========
quic.log
========

.. versionadded:: 6.1

Overview
========

The QUIC protocol integrates encryption, stream multiplexing and flow control at
the transport layer. QUIC uses TLS 1.3 by default. Zeek's QUIC analyzer
provides greater observability into the protocol's TLS handshake.


Example
=======

An example of a :file:`quic.log`.

.. code-block:: console

    zeek@zeek-6.1:~ zeek -C LogAscii::use_json=T -r chromium-115.0.5790.110-api-cirrus-com.pcap
    zeek@zeek-6.1:~ jq . quic.log

::

  {
    "ts": 1692198386.837988,
    "uid": "CA482y1XJVd3d0RYI7",
    "id.orig_h": "82.239.54.117",
    "id.orig_p": 53727,
    "id.resp_h": "110.213.53.115",
    "id.resp_p": 443,
    "version": "1",
    "client_initial_dcid": "95412c47018cdfe8",
    "server_scid": "d5412c47018cdfe8",
    "server_name": "api.cirrus-ci.com",
    "client_protocol": "h3",
    "history": "ISisH"
  }


:zeek:see:`QUIC::Info` provides further details on the current output of the
:file:`quic.log`. Current fields include:

- **version**: A string interpretation of the QUIC version number, usually "1"
  or "quicv2".

- **client_initial_dcid**: When QUIC initiates a connection it uses Random
  Number Generators to create the first Destination Connection ID (DCID). This
  DCID is subsequently used for routing and packet protection by client and
  server.

- **server_scid**: A QUIC-supported server responds to a DCID by selecting a
  Source Connection ID (SCID). This usually occurs within the server’s first
  ``INITIAL`` packet. This is typically used by the client in subsequent
  packets, although the SCID can change to adapt to new network conditions.

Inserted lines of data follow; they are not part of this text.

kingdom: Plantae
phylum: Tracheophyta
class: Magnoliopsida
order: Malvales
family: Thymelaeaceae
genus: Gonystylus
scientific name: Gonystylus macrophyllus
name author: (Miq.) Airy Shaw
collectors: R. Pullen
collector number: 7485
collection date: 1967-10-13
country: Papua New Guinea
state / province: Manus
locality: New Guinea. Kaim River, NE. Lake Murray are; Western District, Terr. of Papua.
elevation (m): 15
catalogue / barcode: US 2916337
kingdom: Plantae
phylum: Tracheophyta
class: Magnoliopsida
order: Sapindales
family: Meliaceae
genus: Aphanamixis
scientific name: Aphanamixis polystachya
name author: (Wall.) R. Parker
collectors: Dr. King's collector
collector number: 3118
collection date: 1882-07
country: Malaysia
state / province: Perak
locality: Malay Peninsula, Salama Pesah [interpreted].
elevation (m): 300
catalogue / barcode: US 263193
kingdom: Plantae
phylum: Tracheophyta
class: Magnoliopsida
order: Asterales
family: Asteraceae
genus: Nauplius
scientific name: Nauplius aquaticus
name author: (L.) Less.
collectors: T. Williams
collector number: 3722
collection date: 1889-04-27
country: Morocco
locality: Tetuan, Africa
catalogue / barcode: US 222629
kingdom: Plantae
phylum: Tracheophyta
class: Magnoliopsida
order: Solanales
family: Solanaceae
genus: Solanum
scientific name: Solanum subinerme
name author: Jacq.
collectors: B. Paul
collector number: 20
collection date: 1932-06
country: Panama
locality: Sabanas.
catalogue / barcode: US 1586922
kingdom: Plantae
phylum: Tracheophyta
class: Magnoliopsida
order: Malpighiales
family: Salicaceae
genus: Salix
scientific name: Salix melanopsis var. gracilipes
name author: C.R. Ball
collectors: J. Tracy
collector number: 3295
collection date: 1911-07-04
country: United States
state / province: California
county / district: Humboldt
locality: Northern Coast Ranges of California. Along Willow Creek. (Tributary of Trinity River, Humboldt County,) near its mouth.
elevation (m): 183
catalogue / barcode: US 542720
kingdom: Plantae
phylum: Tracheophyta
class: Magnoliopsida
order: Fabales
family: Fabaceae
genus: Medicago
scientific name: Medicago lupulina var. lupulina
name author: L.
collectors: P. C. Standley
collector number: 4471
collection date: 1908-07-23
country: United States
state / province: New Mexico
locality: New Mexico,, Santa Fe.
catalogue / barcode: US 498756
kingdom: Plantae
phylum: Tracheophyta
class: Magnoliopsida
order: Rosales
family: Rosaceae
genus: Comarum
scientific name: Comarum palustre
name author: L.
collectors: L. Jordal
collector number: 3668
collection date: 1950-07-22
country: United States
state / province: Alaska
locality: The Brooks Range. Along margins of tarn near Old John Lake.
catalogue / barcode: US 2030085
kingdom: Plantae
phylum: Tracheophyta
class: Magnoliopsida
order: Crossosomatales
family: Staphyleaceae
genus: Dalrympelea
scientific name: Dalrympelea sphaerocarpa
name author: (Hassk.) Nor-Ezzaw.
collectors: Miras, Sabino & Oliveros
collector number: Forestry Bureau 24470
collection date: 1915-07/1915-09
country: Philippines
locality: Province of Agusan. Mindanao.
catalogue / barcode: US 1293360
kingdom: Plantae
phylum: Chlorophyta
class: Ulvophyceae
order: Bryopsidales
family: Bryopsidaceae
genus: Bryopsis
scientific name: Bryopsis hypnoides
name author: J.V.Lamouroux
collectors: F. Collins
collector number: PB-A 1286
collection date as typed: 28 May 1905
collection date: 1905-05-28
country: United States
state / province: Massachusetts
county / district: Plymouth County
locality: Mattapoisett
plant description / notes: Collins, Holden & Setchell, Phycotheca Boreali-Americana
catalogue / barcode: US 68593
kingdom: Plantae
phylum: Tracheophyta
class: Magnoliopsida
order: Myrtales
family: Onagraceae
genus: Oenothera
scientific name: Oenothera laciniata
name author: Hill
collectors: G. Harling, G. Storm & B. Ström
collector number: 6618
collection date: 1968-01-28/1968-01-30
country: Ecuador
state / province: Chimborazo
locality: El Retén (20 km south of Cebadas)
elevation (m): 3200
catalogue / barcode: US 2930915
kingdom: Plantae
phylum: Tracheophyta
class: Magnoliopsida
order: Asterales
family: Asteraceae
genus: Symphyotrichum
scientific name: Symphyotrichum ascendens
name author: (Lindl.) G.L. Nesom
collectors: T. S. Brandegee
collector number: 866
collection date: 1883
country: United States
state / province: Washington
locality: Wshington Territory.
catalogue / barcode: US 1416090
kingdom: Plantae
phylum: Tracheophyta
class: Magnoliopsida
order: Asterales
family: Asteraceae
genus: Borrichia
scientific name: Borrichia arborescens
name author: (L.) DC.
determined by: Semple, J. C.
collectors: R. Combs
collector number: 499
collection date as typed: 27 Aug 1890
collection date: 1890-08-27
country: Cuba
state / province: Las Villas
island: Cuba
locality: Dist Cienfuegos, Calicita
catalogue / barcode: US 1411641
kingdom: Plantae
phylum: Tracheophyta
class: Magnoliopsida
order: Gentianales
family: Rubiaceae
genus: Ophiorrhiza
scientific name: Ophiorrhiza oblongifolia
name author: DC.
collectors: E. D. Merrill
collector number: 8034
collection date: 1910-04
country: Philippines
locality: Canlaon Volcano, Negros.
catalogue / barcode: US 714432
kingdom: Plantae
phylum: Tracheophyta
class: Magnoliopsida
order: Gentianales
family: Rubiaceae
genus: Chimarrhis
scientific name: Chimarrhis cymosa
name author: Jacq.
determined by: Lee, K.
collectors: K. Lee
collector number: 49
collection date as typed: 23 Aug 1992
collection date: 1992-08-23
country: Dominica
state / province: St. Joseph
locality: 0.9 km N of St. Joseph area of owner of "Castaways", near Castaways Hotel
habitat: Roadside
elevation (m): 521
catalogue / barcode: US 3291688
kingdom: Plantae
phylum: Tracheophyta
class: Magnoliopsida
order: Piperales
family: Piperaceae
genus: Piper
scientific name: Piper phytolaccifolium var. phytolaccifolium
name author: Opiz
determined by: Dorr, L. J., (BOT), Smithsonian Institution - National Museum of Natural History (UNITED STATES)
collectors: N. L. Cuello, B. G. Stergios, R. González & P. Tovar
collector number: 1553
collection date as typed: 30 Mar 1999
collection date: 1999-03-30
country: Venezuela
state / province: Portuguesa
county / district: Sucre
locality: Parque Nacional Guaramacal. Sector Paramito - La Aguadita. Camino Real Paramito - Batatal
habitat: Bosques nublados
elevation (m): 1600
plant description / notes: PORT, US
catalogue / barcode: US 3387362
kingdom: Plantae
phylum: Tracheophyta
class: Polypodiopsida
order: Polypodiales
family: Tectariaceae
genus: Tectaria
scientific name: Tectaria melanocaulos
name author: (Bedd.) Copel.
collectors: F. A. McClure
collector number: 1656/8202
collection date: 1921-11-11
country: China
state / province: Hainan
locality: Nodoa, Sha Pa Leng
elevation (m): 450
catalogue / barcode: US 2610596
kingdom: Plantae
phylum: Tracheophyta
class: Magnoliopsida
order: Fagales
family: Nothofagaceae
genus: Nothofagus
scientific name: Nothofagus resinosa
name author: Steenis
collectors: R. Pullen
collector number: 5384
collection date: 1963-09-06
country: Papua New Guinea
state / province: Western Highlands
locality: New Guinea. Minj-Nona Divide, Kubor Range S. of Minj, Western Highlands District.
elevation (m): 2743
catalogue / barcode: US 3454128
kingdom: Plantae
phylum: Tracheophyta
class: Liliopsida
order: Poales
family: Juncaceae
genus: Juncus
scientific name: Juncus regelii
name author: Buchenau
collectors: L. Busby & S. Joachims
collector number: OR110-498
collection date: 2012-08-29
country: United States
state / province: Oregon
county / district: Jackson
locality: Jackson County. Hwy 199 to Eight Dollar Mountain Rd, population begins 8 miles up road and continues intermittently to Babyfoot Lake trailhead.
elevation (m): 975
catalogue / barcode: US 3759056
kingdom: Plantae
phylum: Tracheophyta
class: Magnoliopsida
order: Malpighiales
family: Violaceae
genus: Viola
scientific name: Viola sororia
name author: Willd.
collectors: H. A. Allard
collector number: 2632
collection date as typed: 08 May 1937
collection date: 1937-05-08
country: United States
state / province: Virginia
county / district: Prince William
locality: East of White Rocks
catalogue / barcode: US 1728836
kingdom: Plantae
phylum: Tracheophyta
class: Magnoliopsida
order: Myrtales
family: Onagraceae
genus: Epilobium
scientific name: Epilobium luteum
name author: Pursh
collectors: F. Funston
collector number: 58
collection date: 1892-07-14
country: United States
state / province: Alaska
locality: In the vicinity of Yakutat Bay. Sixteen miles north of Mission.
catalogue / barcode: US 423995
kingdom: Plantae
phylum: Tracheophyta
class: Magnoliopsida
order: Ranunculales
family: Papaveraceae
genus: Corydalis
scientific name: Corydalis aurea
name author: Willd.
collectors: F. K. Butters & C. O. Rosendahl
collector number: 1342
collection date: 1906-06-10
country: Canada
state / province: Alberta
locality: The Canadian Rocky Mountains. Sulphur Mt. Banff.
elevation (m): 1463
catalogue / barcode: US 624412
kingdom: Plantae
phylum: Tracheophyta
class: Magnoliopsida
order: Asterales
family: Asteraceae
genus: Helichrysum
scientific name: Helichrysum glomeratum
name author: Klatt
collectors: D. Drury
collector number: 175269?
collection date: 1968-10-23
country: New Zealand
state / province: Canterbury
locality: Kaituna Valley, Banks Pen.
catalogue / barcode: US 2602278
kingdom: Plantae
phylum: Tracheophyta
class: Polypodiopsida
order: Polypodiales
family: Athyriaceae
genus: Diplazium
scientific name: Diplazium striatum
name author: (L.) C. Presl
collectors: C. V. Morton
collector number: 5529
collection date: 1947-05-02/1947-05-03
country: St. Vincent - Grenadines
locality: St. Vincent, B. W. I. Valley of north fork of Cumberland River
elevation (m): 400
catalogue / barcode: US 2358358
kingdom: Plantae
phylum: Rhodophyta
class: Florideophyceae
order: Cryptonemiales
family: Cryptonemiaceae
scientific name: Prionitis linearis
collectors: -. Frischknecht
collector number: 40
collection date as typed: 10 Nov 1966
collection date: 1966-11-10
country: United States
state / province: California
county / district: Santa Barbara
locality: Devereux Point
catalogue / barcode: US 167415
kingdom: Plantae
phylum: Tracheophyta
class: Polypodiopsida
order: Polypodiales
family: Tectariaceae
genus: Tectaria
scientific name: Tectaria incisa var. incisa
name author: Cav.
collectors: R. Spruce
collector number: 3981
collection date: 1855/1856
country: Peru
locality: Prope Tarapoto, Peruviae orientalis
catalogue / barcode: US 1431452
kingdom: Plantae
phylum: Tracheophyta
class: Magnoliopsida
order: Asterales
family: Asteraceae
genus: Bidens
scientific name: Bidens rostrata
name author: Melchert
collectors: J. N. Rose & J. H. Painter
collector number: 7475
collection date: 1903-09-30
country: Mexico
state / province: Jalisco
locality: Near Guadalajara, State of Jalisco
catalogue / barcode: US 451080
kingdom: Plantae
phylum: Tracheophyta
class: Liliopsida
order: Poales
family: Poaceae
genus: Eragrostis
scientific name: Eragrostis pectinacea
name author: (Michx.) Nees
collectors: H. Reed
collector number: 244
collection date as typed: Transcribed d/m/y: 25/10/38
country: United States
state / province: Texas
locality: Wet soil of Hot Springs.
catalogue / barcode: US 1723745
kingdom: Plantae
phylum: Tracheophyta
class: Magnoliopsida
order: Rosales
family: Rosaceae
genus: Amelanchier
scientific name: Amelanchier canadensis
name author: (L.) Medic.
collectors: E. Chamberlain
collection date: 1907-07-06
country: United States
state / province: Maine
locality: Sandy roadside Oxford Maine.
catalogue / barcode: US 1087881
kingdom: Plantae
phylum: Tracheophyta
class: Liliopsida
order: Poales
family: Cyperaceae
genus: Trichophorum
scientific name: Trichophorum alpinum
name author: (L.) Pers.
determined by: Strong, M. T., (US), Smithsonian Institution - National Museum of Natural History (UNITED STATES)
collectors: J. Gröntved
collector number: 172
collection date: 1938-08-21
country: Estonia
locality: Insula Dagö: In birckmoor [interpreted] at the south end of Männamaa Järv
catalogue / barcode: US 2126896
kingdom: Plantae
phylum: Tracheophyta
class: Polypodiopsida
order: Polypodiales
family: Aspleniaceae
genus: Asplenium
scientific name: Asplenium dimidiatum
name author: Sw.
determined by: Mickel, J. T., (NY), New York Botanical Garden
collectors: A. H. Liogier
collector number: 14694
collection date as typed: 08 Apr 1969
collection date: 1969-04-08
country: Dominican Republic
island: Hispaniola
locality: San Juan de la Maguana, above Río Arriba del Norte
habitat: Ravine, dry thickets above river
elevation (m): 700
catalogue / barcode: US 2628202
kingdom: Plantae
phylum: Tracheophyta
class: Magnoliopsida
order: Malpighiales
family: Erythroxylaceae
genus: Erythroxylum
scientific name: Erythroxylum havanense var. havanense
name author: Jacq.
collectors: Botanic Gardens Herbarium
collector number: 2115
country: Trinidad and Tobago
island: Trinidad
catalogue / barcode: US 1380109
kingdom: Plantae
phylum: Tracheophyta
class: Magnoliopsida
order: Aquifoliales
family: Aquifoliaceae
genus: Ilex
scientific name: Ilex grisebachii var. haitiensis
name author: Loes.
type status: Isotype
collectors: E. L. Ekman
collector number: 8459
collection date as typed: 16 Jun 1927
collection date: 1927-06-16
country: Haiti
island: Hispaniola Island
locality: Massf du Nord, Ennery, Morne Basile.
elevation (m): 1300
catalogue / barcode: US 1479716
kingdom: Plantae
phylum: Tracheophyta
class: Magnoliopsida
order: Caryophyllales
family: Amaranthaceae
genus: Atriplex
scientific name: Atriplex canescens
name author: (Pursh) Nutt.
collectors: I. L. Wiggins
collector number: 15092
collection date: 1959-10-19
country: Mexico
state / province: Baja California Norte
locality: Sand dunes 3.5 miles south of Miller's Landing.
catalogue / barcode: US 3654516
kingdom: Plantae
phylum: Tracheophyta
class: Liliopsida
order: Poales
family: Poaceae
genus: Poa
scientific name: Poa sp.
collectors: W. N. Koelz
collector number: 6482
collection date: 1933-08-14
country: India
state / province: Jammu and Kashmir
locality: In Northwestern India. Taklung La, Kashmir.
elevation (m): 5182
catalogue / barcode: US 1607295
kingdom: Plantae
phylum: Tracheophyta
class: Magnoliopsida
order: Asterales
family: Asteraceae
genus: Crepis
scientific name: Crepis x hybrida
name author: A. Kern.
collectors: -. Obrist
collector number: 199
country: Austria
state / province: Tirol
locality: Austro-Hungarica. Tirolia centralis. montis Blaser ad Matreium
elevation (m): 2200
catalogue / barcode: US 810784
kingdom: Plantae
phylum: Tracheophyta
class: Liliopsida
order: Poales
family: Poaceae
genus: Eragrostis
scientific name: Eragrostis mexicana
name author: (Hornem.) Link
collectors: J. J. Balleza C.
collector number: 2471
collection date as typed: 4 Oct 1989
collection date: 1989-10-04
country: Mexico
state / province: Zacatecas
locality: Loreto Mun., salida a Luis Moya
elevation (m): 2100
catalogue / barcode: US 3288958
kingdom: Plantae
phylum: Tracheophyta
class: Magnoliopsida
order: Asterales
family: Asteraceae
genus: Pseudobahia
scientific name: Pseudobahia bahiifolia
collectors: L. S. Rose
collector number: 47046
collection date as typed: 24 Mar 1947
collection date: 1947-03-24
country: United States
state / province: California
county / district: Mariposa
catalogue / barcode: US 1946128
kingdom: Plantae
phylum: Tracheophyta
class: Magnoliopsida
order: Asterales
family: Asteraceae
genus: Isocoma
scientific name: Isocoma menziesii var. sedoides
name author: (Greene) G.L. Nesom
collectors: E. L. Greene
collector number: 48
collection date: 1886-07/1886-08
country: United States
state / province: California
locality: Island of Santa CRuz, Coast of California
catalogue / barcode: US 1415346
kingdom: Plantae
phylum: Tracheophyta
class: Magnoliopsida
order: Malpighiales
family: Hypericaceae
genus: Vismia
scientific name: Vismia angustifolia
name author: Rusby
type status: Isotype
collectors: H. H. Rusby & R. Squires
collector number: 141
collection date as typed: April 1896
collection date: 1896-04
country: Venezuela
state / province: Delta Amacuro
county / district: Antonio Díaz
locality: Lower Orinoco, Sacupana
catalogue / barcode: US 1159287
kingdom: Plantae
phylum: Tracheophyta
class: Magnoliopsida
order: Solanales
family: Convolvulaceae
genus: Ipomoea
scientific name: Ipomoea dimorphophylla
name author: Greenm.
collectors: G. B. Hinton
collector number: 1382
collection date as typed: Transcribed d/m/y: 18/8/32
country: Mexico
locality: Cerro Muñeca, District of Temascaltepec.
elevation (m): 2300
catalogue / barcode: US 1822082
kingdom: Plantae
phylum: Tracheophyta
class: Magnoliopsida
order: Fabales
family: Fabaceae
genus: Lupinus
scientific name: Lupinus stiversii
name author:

- **client_protocol**: If the ``ClientHello`` packet is successfully extracted
  and contains the ALPN extension, the extension's first entry is placed in
  ``client_protocol``.

- **history**: Provides a history of QUIC protocol activity in a connection,
  similar to the history fields in conn.log and ssh.log. See the
  :zeek:see:`QUIC::Info` documentation for details. In the example above,
  the history outlines:

    + An initial packet from the client (I) - a new connection

    + An TLS ``ClientHello`` from the client (S) - the start of a
      TLS handshake

    + An initial packet from the server (i) - an acknowledgement
      from the server of the new connection

    + A TLS ServerHello response from the server (s) - the
      selection of a cipher suite from the options provided by the
      client

    + A handshake packet from the client (H)


Conclusion
==========

The QUIC analyzer provides some observability into QUIC network traffic,
particularly around connection establishment. Introduced in version 6.1, it's
one of Zeek's newer parsers, so feedback is particularly welcome.